ABSTRACT

CW Begin by telling me what your motivation has been for becoming an intellectual. Talk about your work, and the politics of both your personal relationships and your politics of resistance.

bh A passion for ideas, for thinking critically, lay the groundwork for my commitment to intellectual life. That passion began in childhood. When I was young I had, and continue to have, an insatiable longing to read everything-know everything. To this day I remain the kind of reader for whom nothing is off limits, from children's books, Harlequin romances, car and fashion magazines, self-help books, all kinds of pulp, to ·economic, sociological, psychological, literary, and feminist theory. I love to read across disciplines. I am always astonished by academics who show no interest in work outside their discipline. For me, reading broadly has been absolutely essential to the kind of speculative critical thinking that informs my work. I have said in other writing that the difficulty many academics have when called to speak and write from an inclusive standpoint-one where ideas are looked at from a multidimensional perspective that begins with an analysis rooted in an understanding of race, gender, and class is due to the gap created by a lack of information.
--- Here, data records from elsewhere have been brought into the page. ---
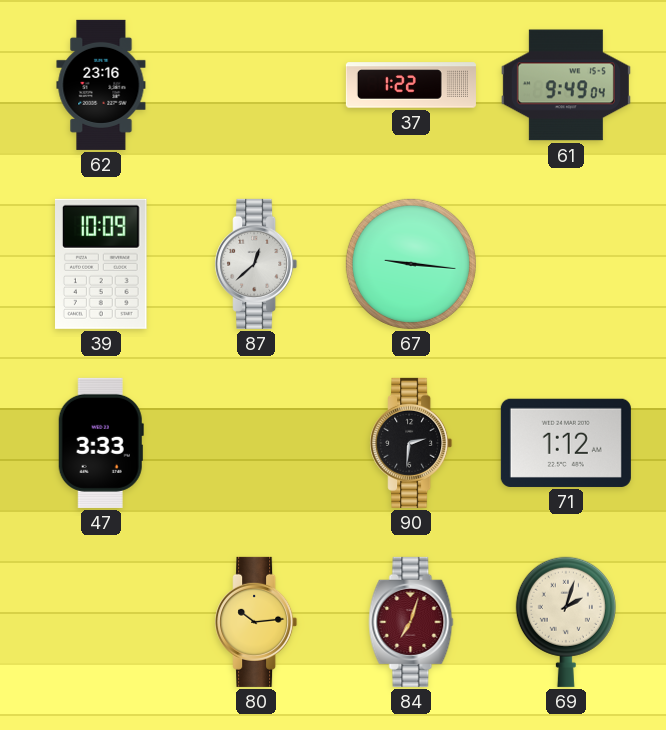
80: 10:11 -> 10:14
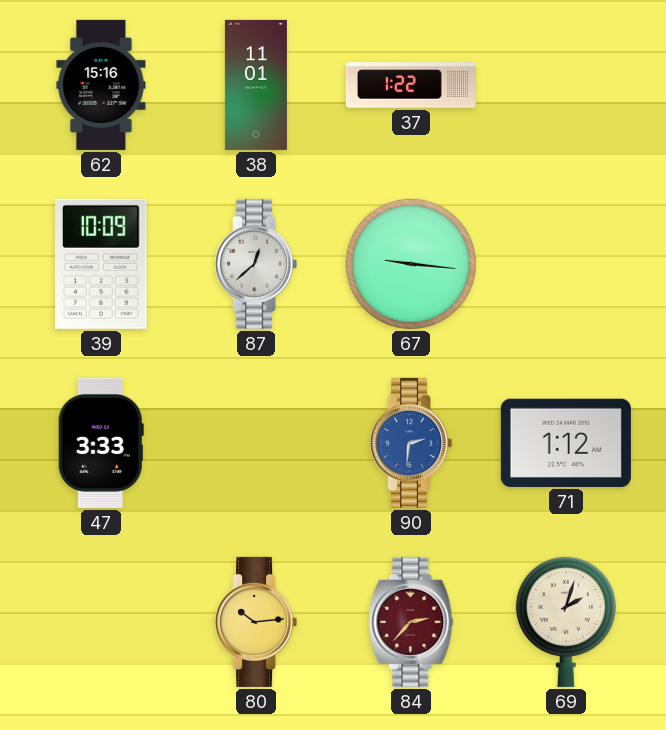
62: 23:16 -> 15:16
38: none -> 11:01
61: 9:49 -> none
90 dial: black -> blue
84: 7:03 -> 2:37
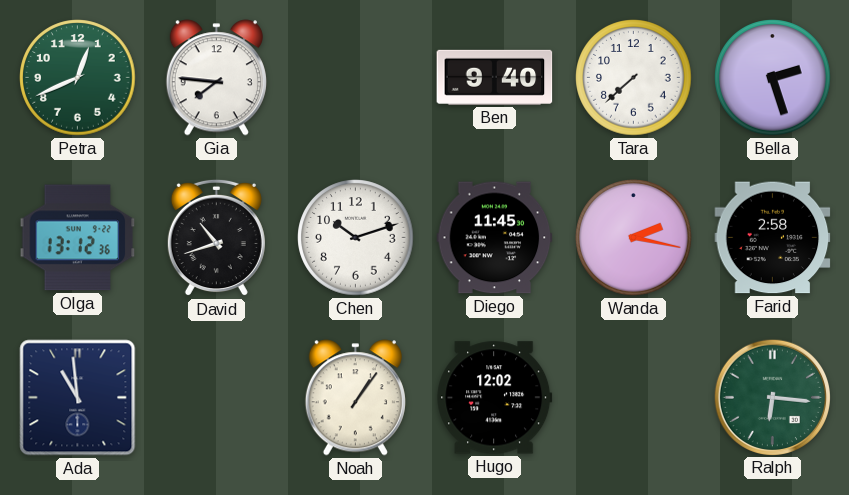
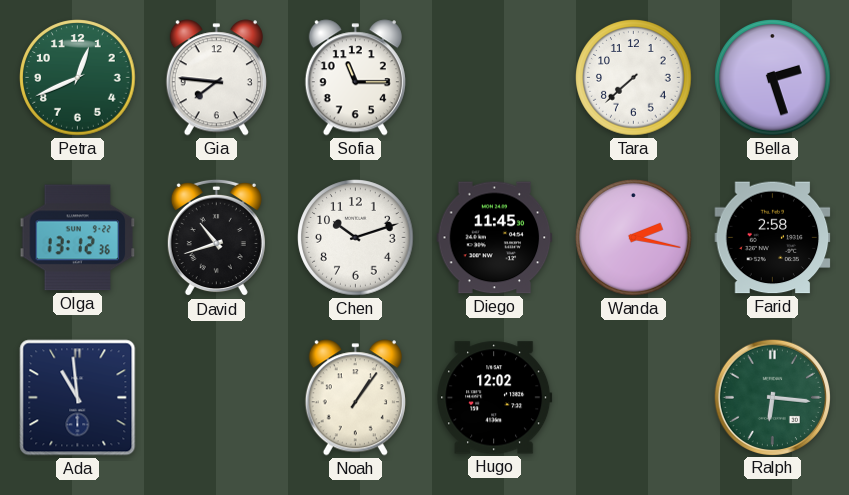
Sofia: none -> 11:15
Ben: 9:40 -> none
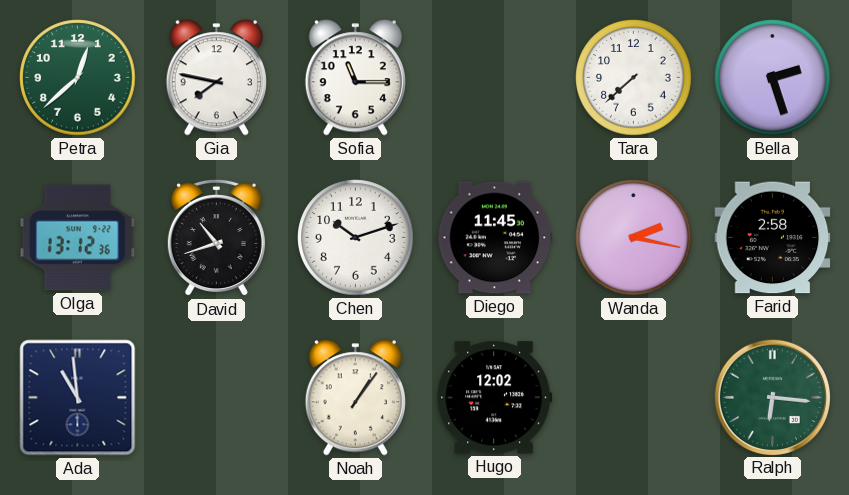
Petra: 12:41 -> 12:38
Gia: 7:46 -> 7:47
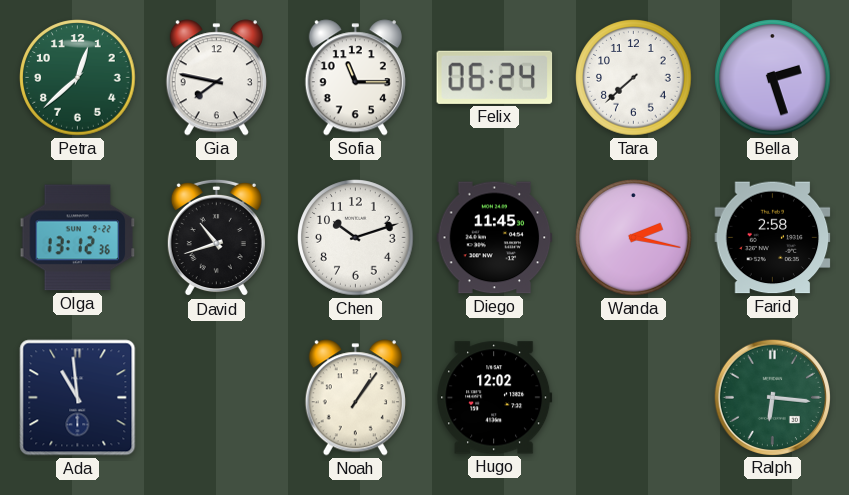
Felix: none -> 06:24
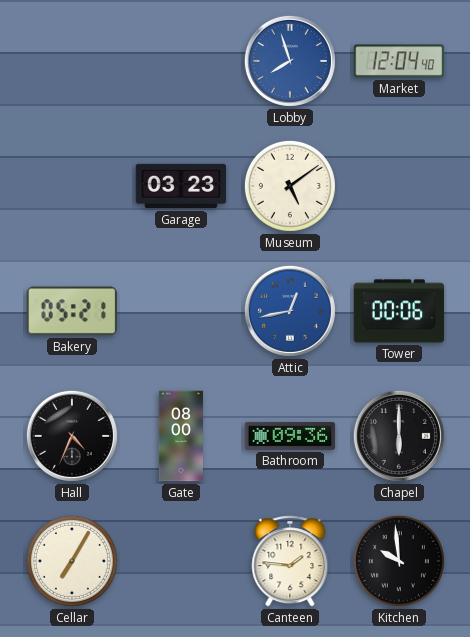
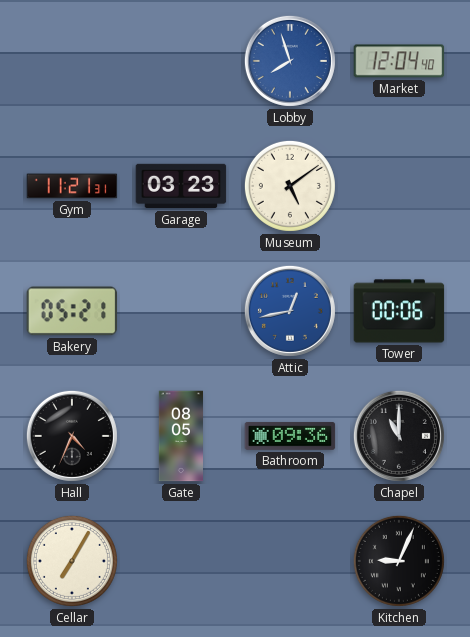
Gym: none -> 11:21
Gate: 08:00 -> 08:05
Chapel: 6:00 -> 11:00
Canteen: 1:46 -> none
Kitchen: 9:59 -> 9:04
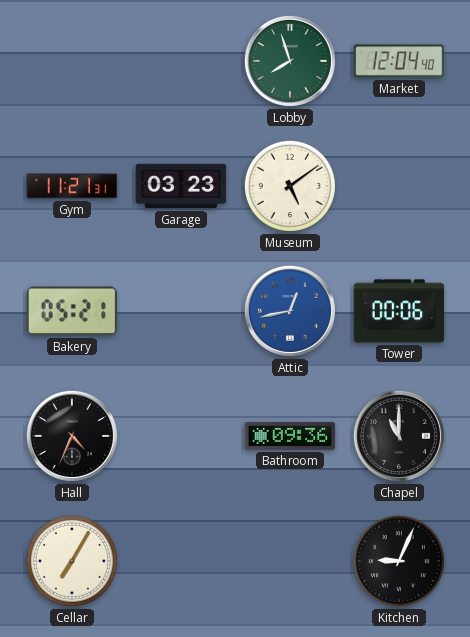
Lobby dial: blue -> green
Gate: 08:05 -> none
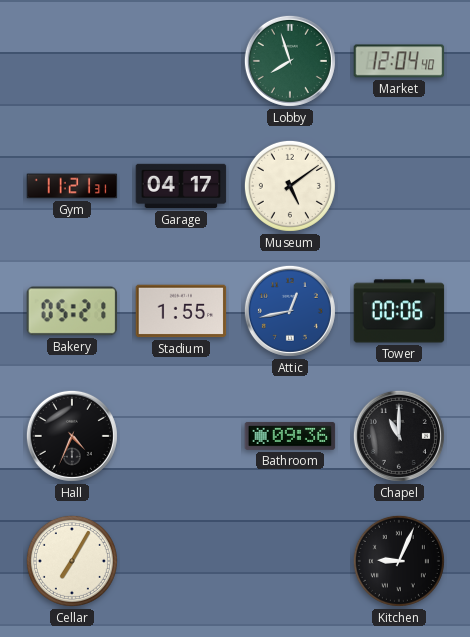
Garage: 03:23 -> 04:17
Stadium: none -> 1:55
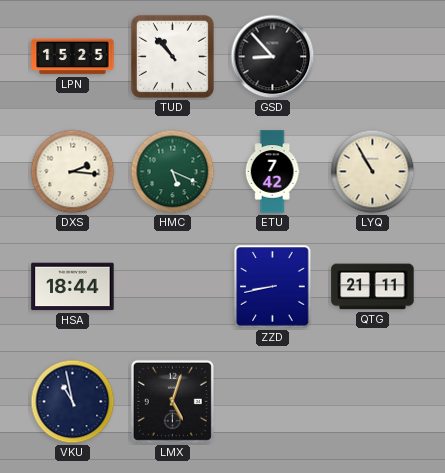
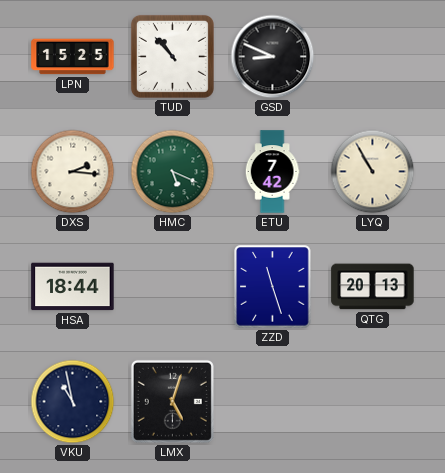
GSD: 8:53 -> 8:49
ZZD: 8:43 -> 11:27
QTG: 21:11 -> 20:13
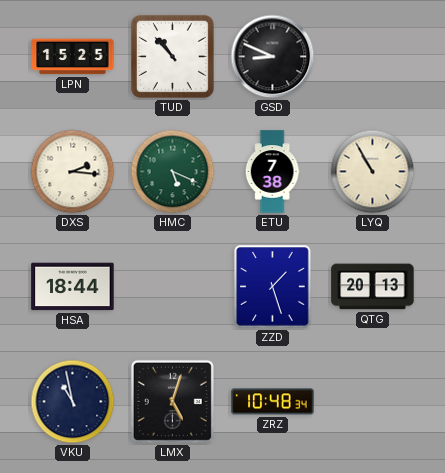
ETU: 7:42 -> 7:38
ZZD: 11:27 -> 1:27
ZRZ: none -> 10:48
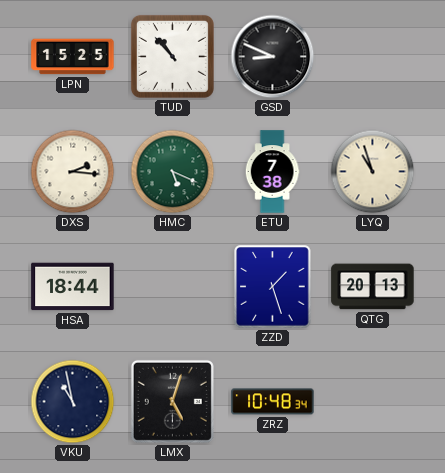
LYQ: 10:55 -> 10:57
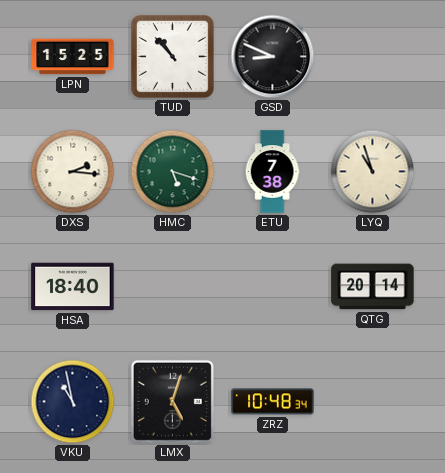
HMC: 5:19 -> 5:18
HSA: 18:44 -> 18:40
ZZD: 1:27 -> none
QTG: 20:13 -> 20:14
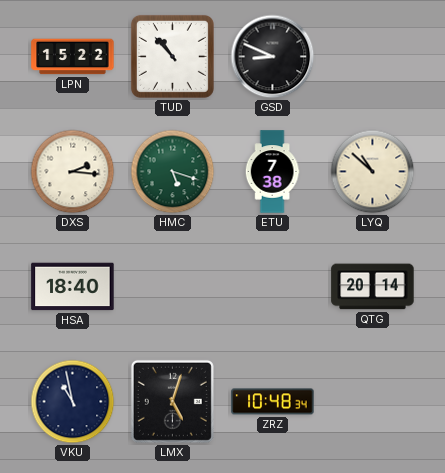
LPN: 15:25 -> 15:22
LYQ: 10:57 -> 10:52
Since so many scholars and academics have been trained to think and study along narrow disciplinary lines, the knowledge they produce rarely addresses the complexity of our experience or our capacity to know. A pure passion to know was the yearning that seduced me into intellectual life. And that

yearning has really been the impetus motivating me to synthesize and juxtapose in a complex way ideas, experiences that on the surface might not appear to have a point of convergence.